Looking at all 7,383 state legislators in the U.S. state legislatures, 82.53 percent are white, 9.12 percent are African American, 4.52 percent are Hispanic, .99 percent are Asian, .85 percent are other, .41 percent are Native American, .31 percent are Hawaiian, and .2 percent are multiracial.
U.S. legislators are 71.2 percent male and 28.8 percent female in a nation that is 50.8 percent female and 48.2 percent male.
From a partisan standpoint across the nation’s 7,383 state legislators, 52 percent are Republican, 47 percent are Democrat and the remaining one percent are independent, other, or undecided. Republicans control 61 percent of state legislatures nationally while Democrats control 37 percent, one state legislature is divided, and Nebraska’s unicameral and bipartisan legislature is not included in the count.
But in Mississippi, our state’s 174 legislators at the beginning of this year were 68.97 percent white, 28.74 percent African American, and .57 percent each Hispanic, Native American and other. That’s in a state with a population – according to the U.S. Census – that is 59.1 percent white, 37.8 percent African American, 3.4 percent Hispanic, and .6 percent Native American.
Mississippi lawmakers are 85.1 percent male and 14.9 percent female in a state that is 51.5 percent female and 48.5 percent male.
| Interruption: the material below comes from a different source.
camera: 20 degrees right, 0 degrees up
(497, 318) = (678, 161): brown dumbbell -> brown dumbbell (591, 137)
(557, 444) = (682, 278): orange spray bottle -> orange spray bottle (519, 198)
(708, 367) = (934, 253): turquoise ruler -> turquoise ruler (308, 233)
From a partisan standpoint, Republicans (at the beginning of the 2019 session) controlled the Mississippi Legislature with a 72-48 margin with two vacancies in the House of Representatives and with a 33-19 margin in the State Senate.
The 2019 general election in terms of the Legislature are unlikely to significantly redistribute the partisan mathematics as Republicans appear likely to pick up at least a couple of net Senate seats. The House appears headed for no real changes to the present Republican majority.
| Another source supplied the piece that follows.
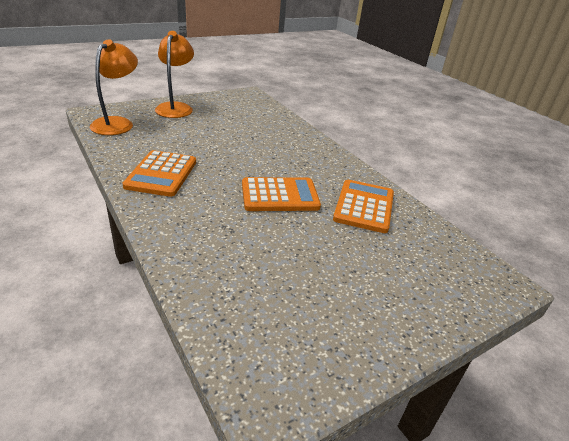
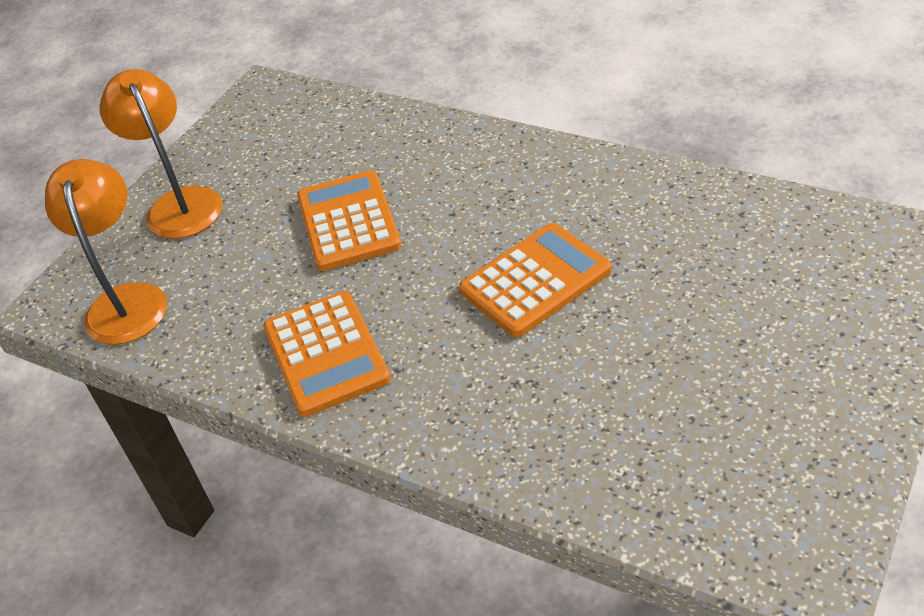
camera: 20 degrees left, 10 degrees up
(364, 206) = (663, 226): orange calculator -> orange calculator (348, 222)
What will be different is the legislative leadership. While there is no indication that House Speaker Philip Gunn, the Republican who succeeded Democrat Billy McCoy of Rienzi in the leadership post in 2011, doesn’t have the support to be returned to the post, that’s about the only stability in the present legislative leadership.
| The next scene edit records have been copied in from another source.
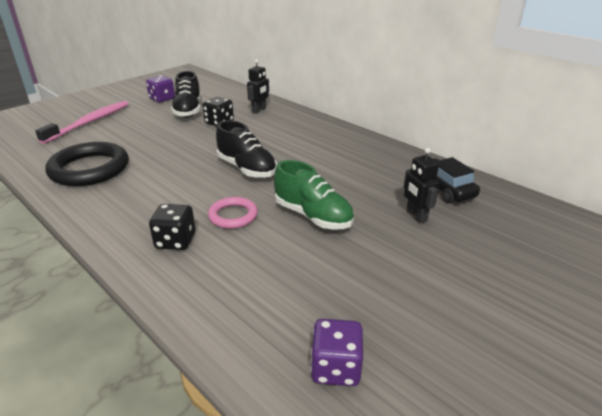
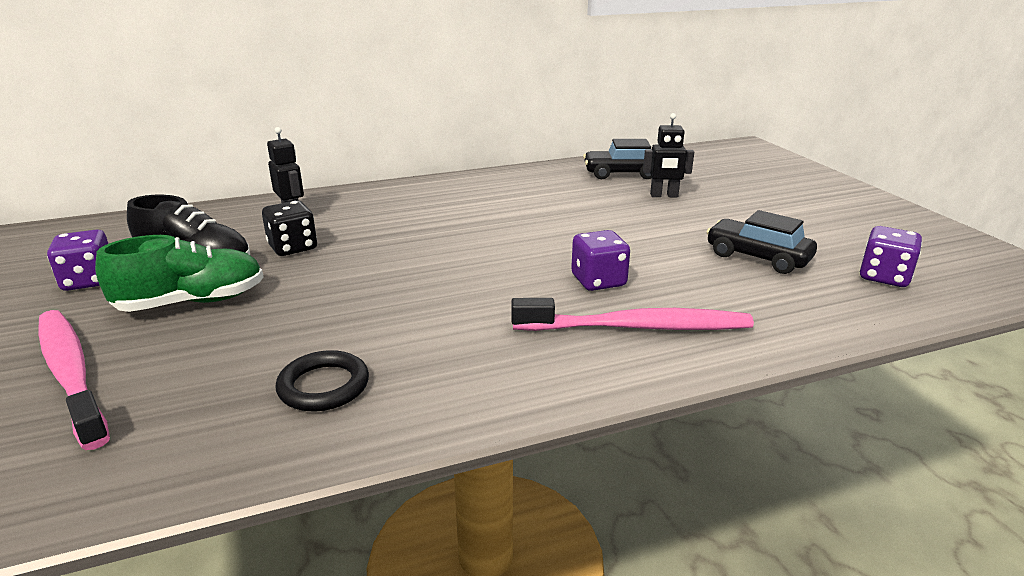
camera: 65 degrees left, 5 degrees down
(89, 169) = (323, 386): black ring -> black ring, size x0.55
(175, 241) = (636, 327): black dice -> pink toothbrush
(233, 216) = (598, 281): pink ring -> purple dice
(246, 168) = (478, 253): black shoe -> none
(313, 216) = (631, 238): green shoe -> green shoe (192, 302)
(323, 281) = (757, 257): none -> black car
House Speaker Pro Tempore Greg Snowden, the Meridian Republican, was defeated in his re-election bid. There are several possible potential successors to Snowden but suffice to say new leadership is coming to that key position.
Over in the State Senate, two-term GOP Lt. Gov. Tate Reeves is running for governor while State Senate President Pro Tempore Terry C. Burton stepped down from the post early in 2019 and did not seek re-election. Veteran Sen. Grey Tollison, R-Oxford, was elected to succeed Burton – but that after he had announced his intention not to seek Senate re-election.
There will be a new lieutenant governor and a new Senate president pro tempore leading that chamber in January in addition to a successor to Snowden in the House pro tem post.
There has been significant turnover in both houses of the Mississippi Legislature, which will guarantee new faces in the committee leadership positions as well.
The marquee political matchup in the 2019 Mississippi general election is the governor’s race between Reeves and Democratic Attorney General Jim Hood. But from a governing standpoint for what will clearly be a GOP-dominated Legislature, the winner of the race for lieutenant governor between Republican Delbert Hosemann and Democrat Jay Hughes is equally impactful.